We started off over a small cross pole. Until about a month ago, we’d stopped jumping cross poles as they seemed problematic for Louie, instead always just sticking to uprights, as at the end of the day in a competition, there’s never really cross poles. However, we’d started to start our sessions with one, challenge him to get him to know it’s one side to the other regardless of what’s in front of him. He had a good look as we came in & I sat quite defensively, but he popped over. We came around and did it once more, before working up over an upright and then an oxer.


One of my biggest bad habits, as I’ve mentioned in the past, is looking for the fence and prioritising getting my line before worrying about anything else. In a smaller space this definitely becomes more obvious to me and makes a difference when I don’t focus on it. The other bad habit is letting my hands creep up or move about in reaction to Louie. Last time Louie and I did a 60cm showjumping round in this arena the turns felt tight and difficult, the space between fences felt minute and generally it felt frantic when going round, possibly also because he was very spooky. So when Philippa straight away put the six fences together, I wondered how we’d get on.
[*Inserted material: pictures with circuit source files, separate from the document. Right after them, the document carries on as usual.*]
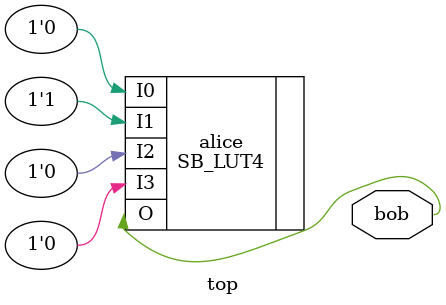
<source format=v>
module top(output bob);
	(* syn_noprune *)
	SB_LUT4 #(
		.LUT_INIT(16'b0000_0000_0000_0000)
	) alice (
		.I0(1'b0),
		.I1(1'b1),
		.I2(1'b0),
		.I3(1'b0),
		.O(bob)
	);
endmodule

</source>
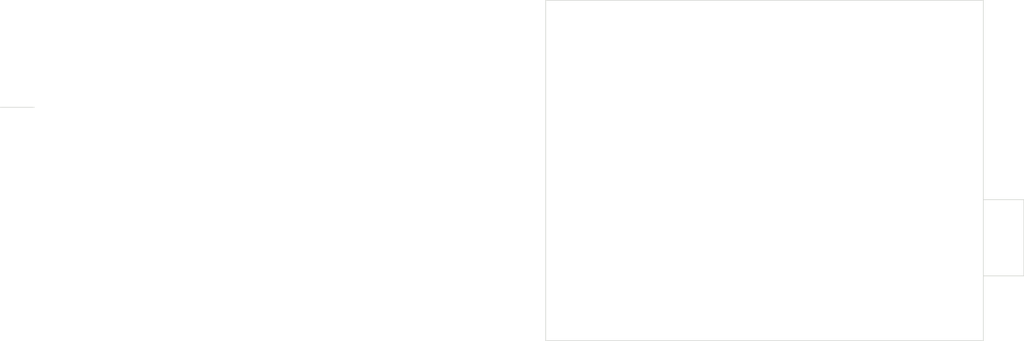
<source format=kicad_pcb>
(kicad_pcb (version 3) (host pcbnew "(2013-07-07 BZR 4022)-stable")

  (general
    (links 0)
    (no_connects 0)
    (area 180.289999 104.089999 255.320001 157.530001)
    (thickness 1.6)
    (drawings 8)
    (tracks 0)
    (zones 0)
    (modules 0)
    (nets 1)
  )

  (page A3)
  (layers
    (15 F.Cu signal)
    (0 B.Cu signal)
    (16 B.Adhes user)
    (17 F.Adhes user)
    (18 B.Paste user)
    (19 F.Paste user)
    (20 B.SilkS user)
    (21 F.SilkS user)
    (22 B.Mask user)
    (23 F.Mask user)
    (24 Dwgs.User user)
    (25 Cmts.User user)
    (26 Eco1.User user)
    (27 Eco2.User user)
    (28 Edge.Cuts user)
  )

  (setup
    (last_trace_width 0.254)
    (trace_clearance 0.254)
    (zone_clearance 0.508)
    (zone_45_only no)
    (trace_min 0.254)
    (segment_width 0.2)
    (edge_width 0.1)
    (via_size 0.889)
    (via_drill 0.635)
    (via_min_size 0.889)
    (via_min_drill 0.508)
    (uvia_size 0.508)
    (uvia_drill 0.127)
    (uvias_allowed no)
    (uvia_min_size 0.508)
    (uvia_min_drill 0.127)
    (pcb_text_width 0.3)
    (pcb_text_size 1.5 1.5)
    (mod_edge_width 0.15)
    (mod_text_size 1 1)
    (mod_text_width 0.15)
    (pad_size 1.5 1.5)
    (pad_drill 0.6)
    (pad_to_mask_clearance 0)
    (aux_axis_origin 0 0)
    (visible_elements 7FFFFFFF)
    (pcbplotparams
      (layerselection 3178497)
      (usegerberextensions true)
      (excludeedgelayer true)
      (linewidth 0.150000)
      (plotframeref false)
      (viasonmask false)
      (mode 1)
      (useauxorigin false)
      (hpglpennumber 1)
      (hpglpenspeed 20)
      (hpglpendiameter 15)
      (hpglpenoverlay 2)
      (psnegative false)
      (psa4output false)
      (plotreference true)
      (plotvalue true)
      (plotothertext true)
      (plotinvisibletext false)
      (padsonsilk false)
      (subtractmaskfromsilk false)
      (outputformat 1)
      (mirror false)
      (drillshape 1)
      (scaleselection 1)
      (outputdirectory ""))
  )

  (net 0 "")

  (net_class Default "This is the default net class."
    (clearance 0.254)
    (trace_width 0.254)
    (via_dia 0.889)
    (via_drill 0.635)
    (uvia_dia 0.508)
    (uvia_drill 0.127)
    (add_net "")
  )

  (gr_line (start 94.869 120.904) (end 100.203 120.904) (angle 90) (layer Edge.Cuts) (width 0.1))
  (gr_line (start 255.27 135.382) (end 248.92 135.382) (angle 90) (layer Edge.Cuts) (width 0.1))
  (gr_line (start 255.27 147.32) (end 255.27 135.382) (angle 90) (layer Edge.Cuts) (width 0.1))
  (gr_line (start 248.92 147.32) (end 255.27 147.32) (angle 90) (layer Edge.Cuts) (width 0.1))
  (gr_line (start 180.34 104.14) (end 180.34 157.48) (angle 90) (layer Edge.Cuts) (width 0.1))
  (gr_line (start 248.92 104.14) (end 180.34 104.14) (angle 90) (layer Edge.Cuts) (width 0.1))
  (gr_line (start 248.92 157.48) (end 248.92 104.14) (angle 90) (layer Edge.Cuts) (width 0.1))
  (gr_line (start 180.34 157.48) (end 248.92 157.48) (angle 90) (layer Edge.Cuts) (width 0.1))

)

</source>
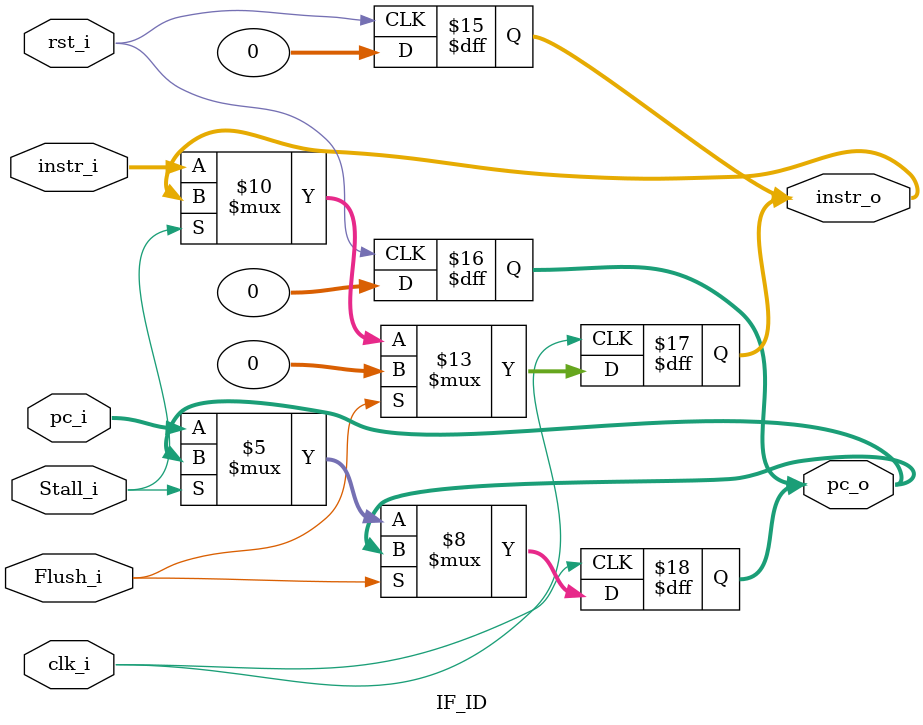
<source format=v>
module IF_ID
(
    clk_i,
    rst_i,
    Stall_i,
    Flush_i,
    pc_i,
    instr_i,
    instr_o,
    pc_o,
);


input             clk_i, Stall_i, Flush_i, rst_i;
input      [31:0] instr_i, pc_i;
output reg [31:0] instr_o = 32'b0, pc_o;
// Flush: flush on next clock
// Stall: flush immidiately

always @ (posedge clk_i) begin
    if (Flush_i)
        instr_o <= 32'b0;
    else if (!Stall_i) begin
        pc_o <= pc_i;
        instr_o <= instr_i;
    end
end

always @ (posedge rst_i) begin
    instr_o <= 32'b0;
    pc_o <= 32'b0;
end

endmodule
</source>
I knew I had to look early…

First time round, the fence were kept quite small, and we found our way round quite well, maybe a little unbalanced coming to fence two and fence five, as well as allowing myself to get a bit too flustered after fence five to correct my canter lead ready for the wiggly plank (which you can’t see on the video). I forgot to look, missed my line, Louie had a really good look and stopped almost, but with a kick and keep looking up, he popped over it.


Hooray! Sounds so simple to some, but after three weeks of doing nothing and being generally spooky about things like this, it was a very positive moment! We repeated the red plank again, just to improve on the turn and line to it.

I watched the other two jump around, before the jumps went up a bit, maybe 75-80cm. Louie jumped round well and I found the corner straight forward to make. Philippa also added fillers fully into one jump (number three) which again can thrown a bit of a dramatic reaction from Louie. I remembered to look early and get my line. I rode a bit defensively and forgot to keep my hands quiet, but it didn’t cause any problems, and Louie jumped it like a standard upright. It was a dog leg to number four, and Philippa shouted to keep my hands still, and in a quick reaction I kept them still but practically threw them away, so we had a bit of a leap to the left over the fence. Round to the plank, and I managed to get a much better line and kept a better rhythm around my turn, leaving us with a nice jump to finish on.

As I say, usually when Louie is keen and in a smaller space, it feels a little frantic. We end up disunited and landing on the wrong lead. I was thrilled as we went round to not only find myself looking early and finding my lines well, but to be looking ahead where we were going and therefore landing on the correct lead, sometimes changing leads over the fence, including the last one!


For those of you that have followed us over the last few years, you’ll know how we’ve struggled with our showjumping, particularly with consistency, Louie’s dramatics and remembering to look early for my line and keep my hands still in a good rhythm. I left this session feeling so positive and was thrilled with how well it had gone. For the first time after our training sessions over the last month, I feel like we’re starting to take steps forward to getting out & about back to showjumping parties! So watch this space over the upcoming months as I’ve put it high on my agenda for my winter training plans!